The site’s last update was on January 18th, 2016. Their YouTube channel is a bit better having been updated two months ago. Still, the channel only has 13 videos which seems rather low for two people who supposedly make a living off of making YouTube videos. Granted, they are 13 videos with a lot views, but still, just 13 videos. I also don’t know how much of the traffic came after the show aired.
The lie of their blogging “careers” is rather innocuous and lord know they’re far the first two people to make up a job for the purpose of a television show (remember LC and her Teen Vogue internship?). Still, I respect this non-hustle and their devotion to acting (poorly) like it’s a serious source of income.
You’d think for a show as fake as WAGS there would be more product placement. You have your standard complimentary vacations and trips to salons for free treatments, but it wasn’t until the last two episodes of this season where we really saw them swing for the fences.
One scene included a Fabletics product placement and the degree to which it was not remotely natural is rather stupendous in its boldness.
But the true culmination of this season was Nicole’s boyfriend Larry English finally proposing to her after she incessantly begged him to put a ring on it for two seasons.

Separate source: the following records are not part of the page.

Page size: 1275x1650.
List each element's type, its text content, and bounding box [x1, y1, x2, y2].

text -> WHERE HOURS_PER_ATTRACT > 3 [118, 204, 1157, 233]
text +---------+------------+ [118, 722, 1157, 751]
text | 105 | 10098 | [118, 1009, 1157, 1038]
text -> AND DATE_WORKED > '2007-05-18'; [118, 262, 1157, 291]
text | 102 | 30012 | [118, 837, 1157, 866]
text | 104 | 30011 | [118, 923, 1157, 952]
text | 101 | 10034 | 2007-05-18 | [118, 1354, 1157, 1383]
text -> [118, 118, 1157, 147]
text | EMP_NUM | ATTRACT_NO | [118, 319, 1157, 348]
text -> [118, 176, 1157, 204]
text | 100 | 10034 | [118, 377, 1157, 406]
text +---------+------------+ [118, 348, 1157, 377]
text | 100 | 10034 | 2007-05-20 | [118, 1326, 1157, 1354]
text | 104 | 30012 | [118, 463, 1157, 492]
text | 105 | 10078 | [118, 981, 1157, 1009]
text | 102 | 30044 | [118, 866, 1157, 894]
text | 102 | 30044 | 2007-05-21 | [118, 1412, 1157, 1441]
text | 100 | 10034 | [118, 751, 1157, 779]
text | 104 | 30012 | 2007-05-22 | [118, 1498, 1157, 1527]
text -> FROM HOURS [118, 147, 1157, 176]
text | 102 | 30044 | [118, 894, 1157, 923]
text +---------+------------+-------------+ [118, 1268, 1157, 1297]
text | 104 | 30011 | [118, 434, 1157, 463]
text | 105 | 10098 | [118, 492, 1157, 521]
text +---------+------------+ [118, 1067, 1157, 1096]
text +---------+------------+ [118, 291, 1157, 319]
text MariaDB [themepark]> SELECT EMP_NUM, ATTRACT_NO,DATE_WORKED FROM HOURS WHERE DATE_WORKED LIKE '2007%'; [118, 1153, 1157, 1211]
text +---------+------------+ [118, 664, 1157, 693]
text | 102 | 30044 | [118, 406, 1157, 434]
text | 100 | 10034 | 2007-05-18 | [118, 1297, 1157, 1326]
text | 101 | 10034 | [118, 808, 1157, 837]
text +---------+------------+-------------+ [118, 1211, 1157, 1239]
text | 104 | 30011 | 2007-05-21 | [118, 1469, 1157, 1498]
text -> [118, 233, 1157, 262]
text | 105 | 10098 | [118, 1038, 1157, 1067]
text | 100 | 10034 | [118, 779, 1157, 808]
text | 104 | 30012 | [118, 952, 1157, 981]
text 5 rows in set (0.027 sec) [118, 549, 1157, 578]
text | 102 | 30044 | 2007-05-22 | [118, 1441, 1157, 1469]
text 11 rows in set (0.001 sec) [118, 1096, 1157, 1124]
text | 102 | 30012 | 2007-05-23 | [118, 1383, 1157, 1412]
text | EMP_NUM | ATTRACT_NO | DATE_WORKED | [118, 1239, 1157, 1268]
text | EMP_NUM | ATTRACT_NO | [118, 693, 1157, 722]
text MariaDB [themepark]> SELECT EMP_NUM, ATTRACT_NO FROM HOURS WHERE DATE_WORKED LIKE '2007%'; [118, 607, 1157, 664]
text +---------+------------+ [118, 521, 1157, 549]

This obviously meant an on-camera ring selection which included a staged, private home shopping experience with two diamond men.

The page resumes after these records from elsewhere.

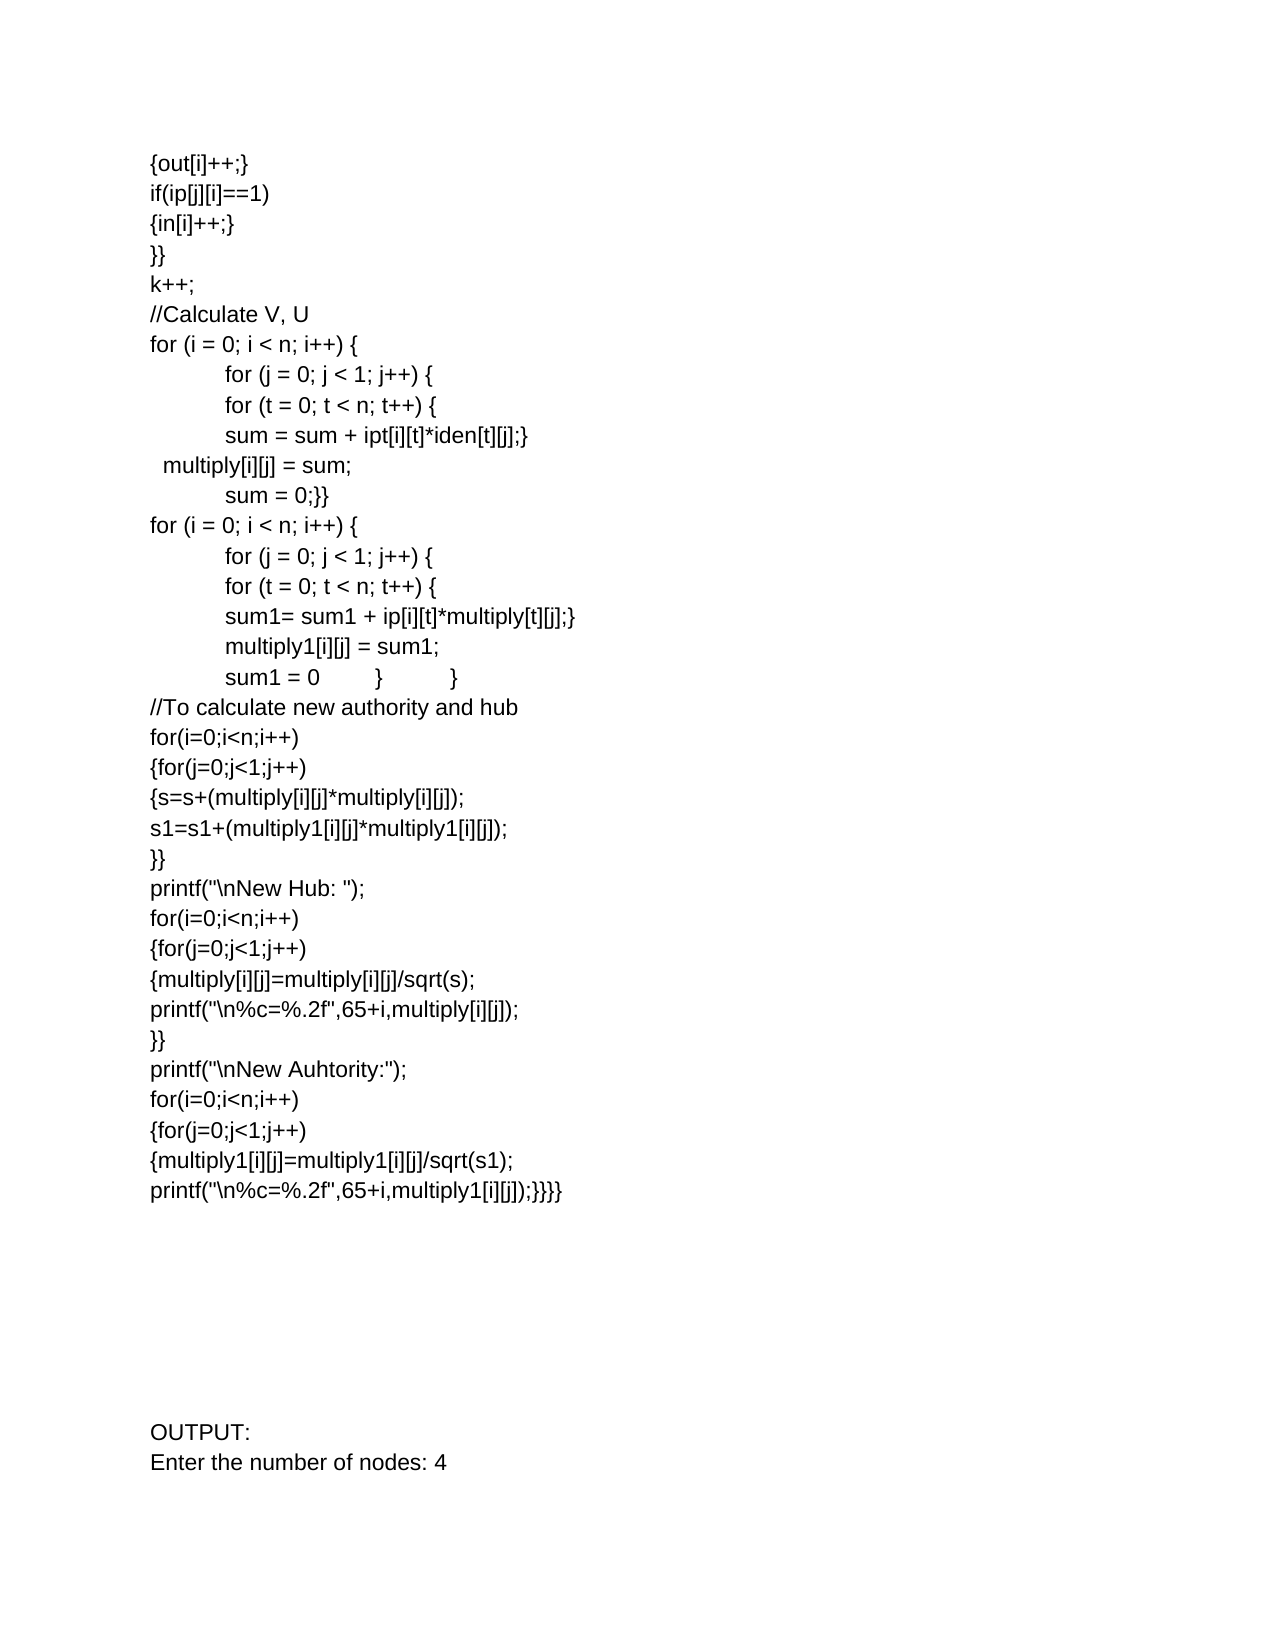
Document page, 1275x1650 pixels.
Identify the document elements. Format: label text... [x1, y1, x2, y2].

text {multiply[i][j]=multiply[i][j]/sqrt(s); [150, 966, 1125, 992]
text {for(j=0;j<1;j++) [150, 935, 1125, 962]
text sum = 0;}} [150, 482, 1125, 509]
text }} [150, 1026, 1125, 1052]
text }} [150, 241, 1125, 267]
text printf("\n%c=%.2f",65+i,multiply[i][j]); [150, 996, 1125, 1022]
text Enter the number of nodes: 4 [150, 1449, 1125, 1475]
text printf("\n%c=%.2f",65+i,multiply1[i][j]);}}}} [150, 1177, 1125, 1203]
text for (t = 0; t < n; t++) { [150, 392, 1125, 418]
text {s=s+(multiply[i][j]*multiply[i][j]); [150, 784, 1125, 811]
text multiply[i][j] = sum; [150, 452, 1125, 478]
text for (i = 0; i < n; i++) { [150, 331, 1125, 358]
text printf("\nNew Auhtority:"); [150, 1056, 1125, 1083]
text sum1 = 0 } } [150, 663, 1125, 690]
text //To calculate new authority and hub [150, 694, 1125, 720]
text for (j = 0; j < 1; j++) { [150, 361, 1125, 388]
text {for(j=0;j<1;j++) [150, 754, 1125, 781]
text k++; [150, 271, 1125, 297]
text for(i=0;i<n;i++) [150, 724, 1125, 750]
text sum1= sum1 + ip[i][t]*multiply[t][j];} [150, 603, 1125, 629]
text sum = sum + ipt[i][t]*iden[t][j];} [150, 422, 1125, 448]
text {multiply1[i][j]=multiply1[i][j]/sqrt(s1); [150, 1147, 1125, 1173]
text {for(j=0;j<1;j++) [150, 1117, 1125, 1143]
text {out[i]++;} [150, 150, 1125, 176]
text for (t = 0; t < n; t++) { [150, 573, 1125, 599]
text for (i = 0; i < n; i++) { [150, 512, 1125, 539]
text printf("\nNew Hub: "); [150, 875, 1125, 901]
text }} [150, 845, 1125, 871]
text if(ip[j][i]==1) [150, 180, 1125, 207]
text for (j = 0; j < 1; j++) { [150, 543, 1125, 569]
text multiply1[i][j] = sum1; [150, 633, 1125, 660]
text for(i=0;i<n;i++) [150, 1086, 1125, 1113]
text for(i=0;i<n;i++) [150, 905, 1125, 932]
text s1=s1+(multiply1[i][j]*multiply1[i][j]); [150, 814, 1125, 841]
text //Calculate V, U [150, 301, 1125, 327]
text {in[i]++;} [150, 210, 1125, 237]
text OUTPUT: [150, 1419, 1125, 1445]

Listen, I don’t know what Larry’s bank account looks like, but I’ll say this: right now he’s a free agent, meaning, unemployed. It’s difficult for me to believe he’s dropping $400,000 of his own money on a ring—a ring from a diamond company Nicole happens to model for. Probably because he didn’t.
Nicole’s role on the show is as the paranoid girlfriend who desperately wants to be a wife. However, she performs with the subtly of a bullhorn and Larry can’t be bothered to act like he gives a fuck. It gets to the point where there’s no way you believe he has any interest in being with her unless everything we’re seeing is fiction.

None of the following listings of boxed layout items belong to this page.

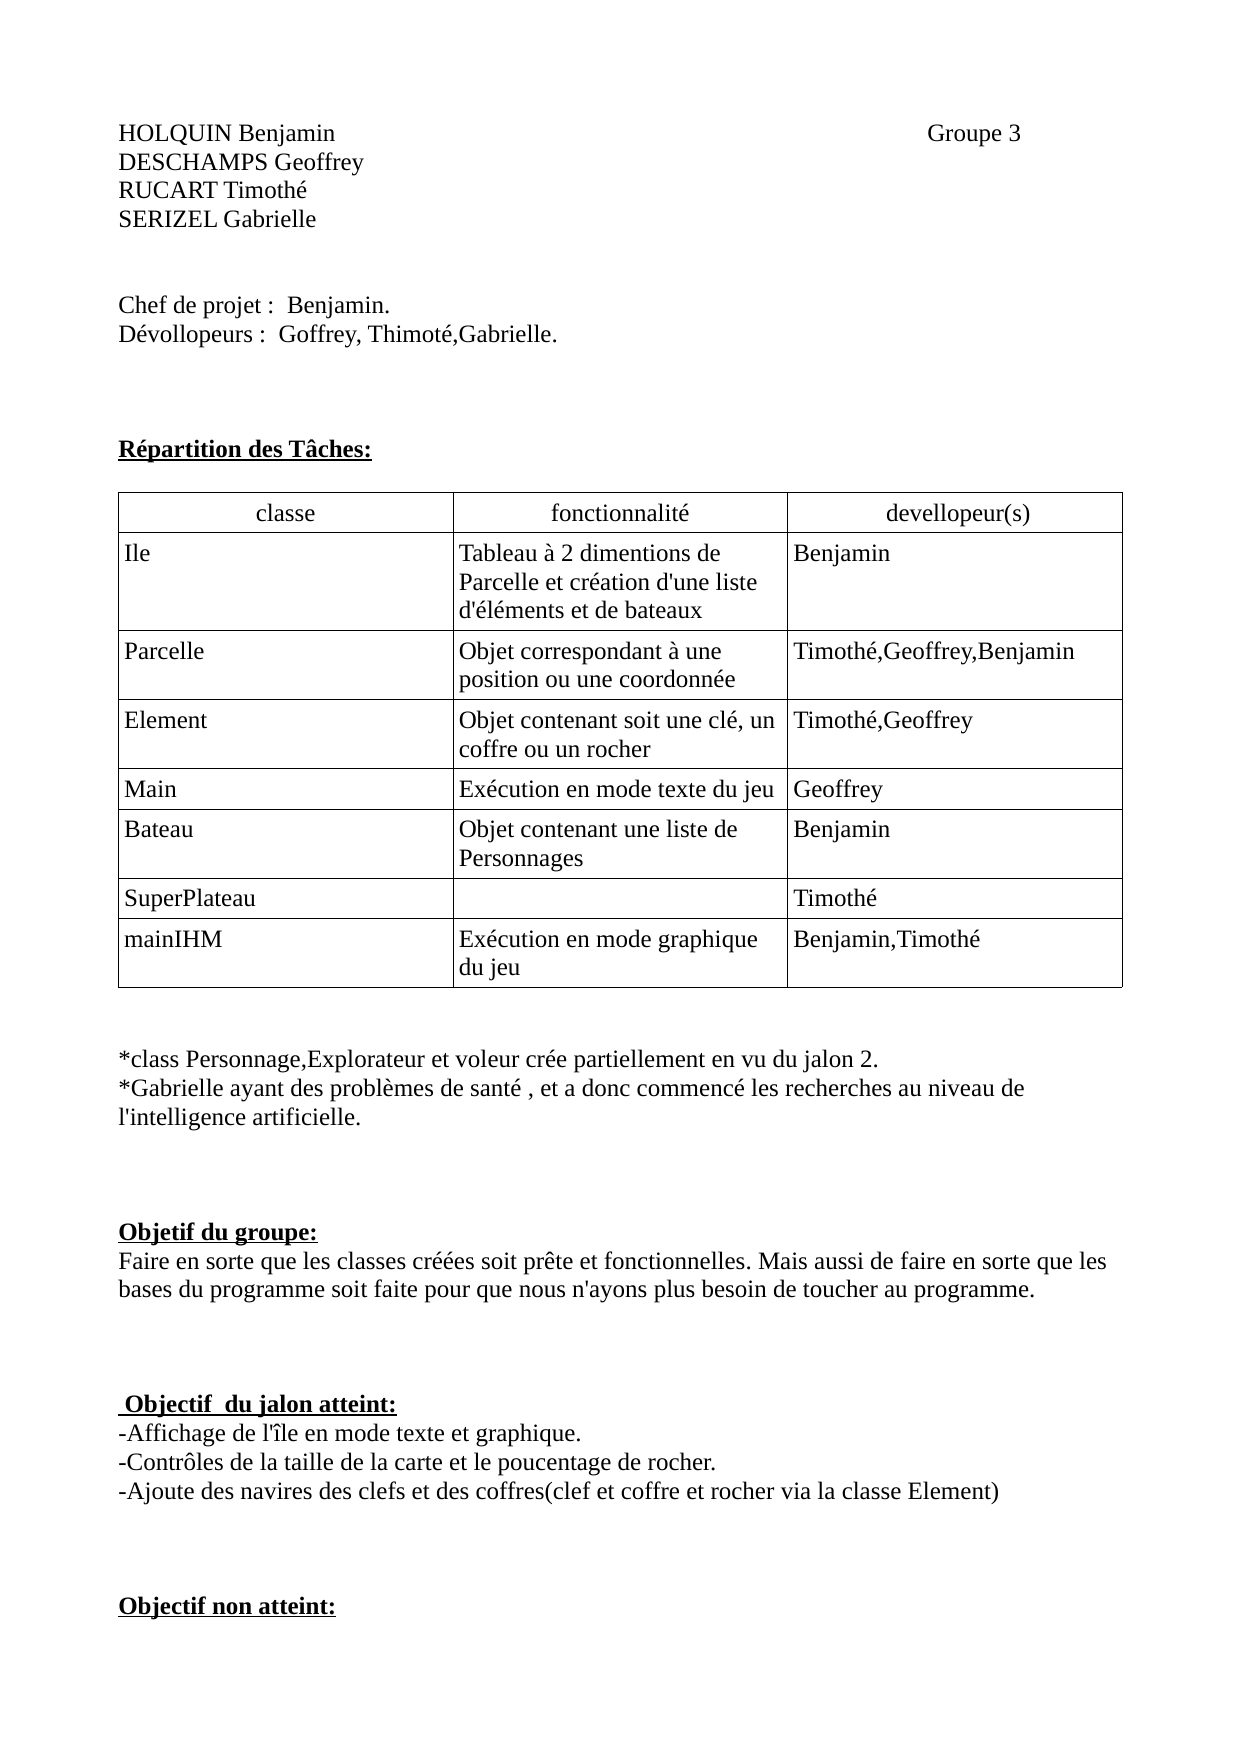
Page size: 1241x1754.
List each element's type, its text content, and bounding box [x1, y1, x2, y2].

table_header Objet contenant une liste de Personnages [454, 810, 787, 878]
table_cell Geoffrey [788, 769, 1122, 808]
table_cell Benjamin [788, 533, 1122, 630]
text *Gabrielle ayant des problèmes de santé , et a donc commencé les recherches au niveau de l'intelligence artificielle. [118, 1073, 1122, 1131]
table_cell Timothé [788, 879, 1122, 918]
table_cell mainIHM [119, 919, 453, 987]
table_cell Exécution en mode graphique du jeu [454, 919, 787, 987]
table_cell Objet contenant soit une clé, un coffre ou un rocher [454, 700, 787, 768]
table_cell Main [119, 769, 453, 808]
text Objectif non atteint: [118, 1591, 1122, 1619]
text SERIZEL Gabrielle [118, 204, 1122, 233]
table_header classe [119, 493, 453, 532]
table_cell Timothé,Geoffrey [788, 700, 1122, 768]
table_cell SuperPlateau [119, 879, 453, 918]
table_cell [454, 879, 787, 918]
text RUCART Timothé [118, 176, 1122, 204]
table_cell Element [119, 700, 453, 768]
text DESCHAMPS Geoffrey [118, 147, 1122, 176]
table_header fonctionnalité [454, 493, 787, 532]
table_cell Tableau à 2 dimentions de Parcelle et création d'une liste d'éléments et de bateaux [454, 533, 787, 630]
table_header devellopeur(s) [788, 493, 1122, 532]
text Dévollopeurs : Goffrey, Thimoté,Gabrielle. [118, 319, 1122, 348]
table_cell Objet correspondant à une position ou une coordonnée [454, 631, 787, 699]
table_cell Ile [119, 533, 453, 630]
text Chef de projet : Benjamin. [118, 291, 1122, 319]
text Objectif du jalon atteint: [118, 1389, 1122, 1418]
text Répartition des Tâches: [118, 434, 1122, 463]
table_cell Exécution en mode texte du jeu [454, 769, 787, 808]
text -Affichage de l'île en mode texte et graphique. [118, 1418, 1122, 1447]
text -Ajoute des navires des clefs et des coffres(clef et coffre et rocher via la classe Element) [118, 1476, 1122, 1504]
table_cell Parcelle [119, 631, 453, 699]
text Faire en sorte que les classes créées soit prête et fonctionnelles. Mais aussi de faire en sorte que les bases du programme soit faite pour que nous n'ayons plus besoin de toucher au programme. [118, 1246, 1122, 1303]
table_cell Timothé,Geoffrey,Benjamin [788, 631, 1122, 699]
text HOLQUIN Benjamin Groupe 3 [118, 118, 1122, 147]
table_header Benjamin [788, 810, 1122, 878]
text *class Personnage,Explorateur et voleur crée partiellement en vu du jalon 2. [118, 1044, 1122, 1073]
text Objetif du groupe: [118, 1217, 1122, 1246]
table_header Bateau [119, 810, 453, 878]
text -Contrôles de la taille de la carte et le poucentage de rocher. [118, 1447, 1122, 1476]
table_cell Benjamin,Timothé [788, 919, 1122, 987]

No doubt, a good amount of it is probably editing. Last season Larry was edited to look like he was constantly running off on Nicole with the suggestion of course being that he was cheating on her. Was Larry cheating? I have no idea because it is impossible to glean a single nugget of honesty about their relationship beyond Nicole really, really, really wanting to get married.
For good measure, the season finale featured some of the worst continuity errors I’ve ever seen. Half the footage was from the episode before despite the fact that we were ostensibly watching footage from days later.
Part of the WAGS authenticity problems stems from the fact that the season is just 12 episodes long. One cast member Autumn begins the season with major conflicts with half the cast, but by the time they take their trip to Thailand, it’s like nothing ever happened. Granted, reality television cast members fake fight and make up all the time, but at least the narrative makes more sense across a 22 episode arc.
WAGS is probably the best example of what we and our reality television obsession has created. Even when the goal is some degree of truth—or a truth easily moldable by a producer—almost no one coming onto a reality show in 2016 doesn’t have an extensive knowledge of how the game is played.
The result are faces full of makeup, an acute awareness of camera angles and wooden responses to predetermined situations. Additionally, unlike its fairly recent predecessors in the reality TV canon, there’s little demonstrated evidence of genuine relationships between the cast to keep things somewhat believable.
That said, I don’t know how much I truly care or if knowing any of this impacts my ability to enjoy these shows in the slightest. I offer no solutions. Rather, with a heavy dosage of irony, we should all just sit back and accept this as the new blatant un-reality of reality television.